En conclusion, le Congo doit intégrer sa diversité. Il doit reconnaître son héritage et se défaire des notions fallacieuses de tribalisme en exorcisant les maux qui piègent son corps social. Ces maux s’appellent misère. Dans une économie planétaire, aux problèmes économiques traditionnels de base, s’ajoutent les effets de la mondialisation dont les conséquences effrénées déstabilisent les économies et les pays, déchirant le tissu social et par conséquent exige la participation de tous, c’est le sens de notre message, le message du CONGRES DU PEUPLE à la communauté internationale en date du 13fevrier 2010,faisant sienne les préoccupations et doléances de nombreuses forces politiques et civiles du pays que de voir s’accomplir un geste politiquement et symboliquement fort que celui d’une participation de tous à l’effort de reconstruction nationale. Ce message avait été initialement publié lors de notre Appel à la nation du 5 janvier 2010.
Si le PPTE est révélateur des faiblesses et échecs du Congo, il permet à la nation de s’accorder une seconde chance à condition qu’y soient associées toutes les intelligences, toutes les filles et fils et que l’effort de reconstruction nationale s’accompagne et s’appui sur toutes les bonnes volontés sans exclusive aucune. C’est le sens d’un vrai gouvernement d’union nationale appelé de tous les vœux, et en l’absence de toute parodie.

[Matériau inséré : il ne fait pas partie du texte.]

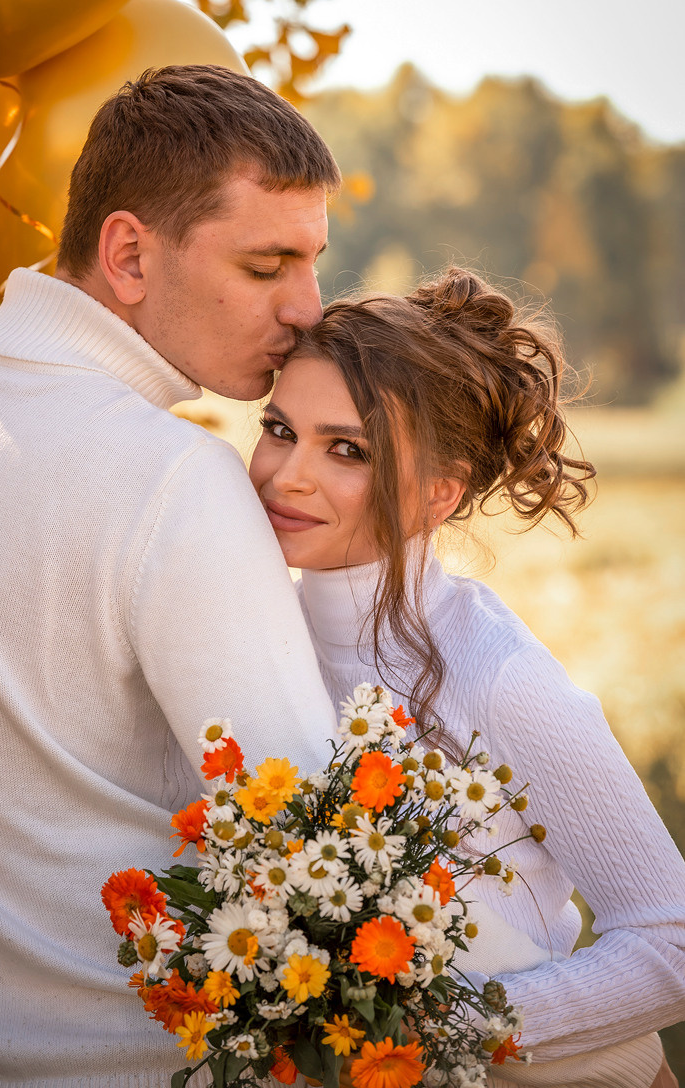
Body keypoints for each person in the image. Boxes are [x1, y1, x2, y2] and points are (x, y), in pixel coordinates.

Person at [0, 65, 343, 1085]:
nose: (310, 309)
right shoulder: (176, 480)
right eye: (268, 264)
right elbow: (319, 841)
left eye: (314, 262)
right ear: (129, 252)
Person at [248, 267, 685, 1088]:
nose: (286, 474)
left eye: (347, 450)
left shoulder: (497, 675)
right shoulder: (251, 634)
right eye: (279, 429)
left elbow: (672, 935)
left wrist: (440, 1029)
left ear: (438, 495)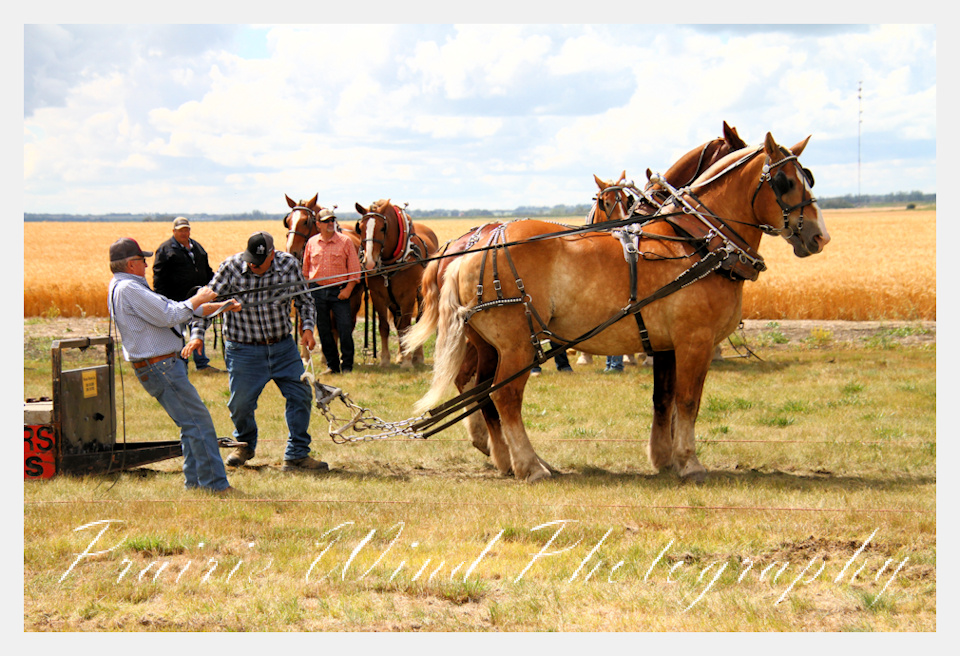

Face aux dangers qui guettent le pays et qui le fragiliserait davantage, rien ne sert de s’arcbouter sur ses positions tant les méthodes traditionnelles ne marchent pas. Le mode de fonctionnement politique basée sur la cooptation à la fois tribale et/ou clientéliste cause du tort autant qu’il alourdit un passif déjà douloureux. Le gouvernement ne peut pratiquer la politique de l’autruche, en plantant la tête dans le sable et attendre que ça se passe. Ce qui serait de l’irresponsabilité totale et humainement inacceptable.
C’est pourquoi du haut de cette tribune, de cette auguste Assemblée symbole de la reconnaissance et de l’universalité des droits de l’homme, prenons à appui sur la communauté internationale pour qu’elle intercède favorablement et aide le Congo à accomplir le vœu de la réconciliation nationale et l’aide à retrouver la voie de son unité.
Le dialogue s’est accompli partout dans le monde dans les moments cruciaux de l’existence des hommes. Pourquoi ne ferions-nous pas autant ? Des exemples sont légion dans le monde aujourd’hui ; notamment avec le président Karzai en Afghanistan ou hier encore avec la côte d’ivoire avec Marcoussis, le président Diouf et Wade pour le Sénégal, le Kenya , le Zimbabwe pour ne citer que ces exemples. Pourquoi la communauté internationale ne s’impliquerait elle pas autant pour le Congo-Brazzaville !
La main tendue de la communauté internationale est, en tous les cas, plus qu’attendue tant le Congo ne peut faire autrement que se réconcilier avec lui-même s’il veut retrouver le chemin de la prospérité et rejoindre le rang des grandes nations. A l’orée du cinquantenaire, on se doit rappeler le geste de nos deux grands hommes que furent Youlou ET Opangault ; geste qui montra la fierté et la grandeur de ce même Congo. Il n’y a de richesses que d’hommes pour penser que le Congo puisse trouver les ressorts de sa résurrection.
*Par Cicéron MASSAMBA, membre éminent du CONGRES DU PEUPLE et docteur en économie.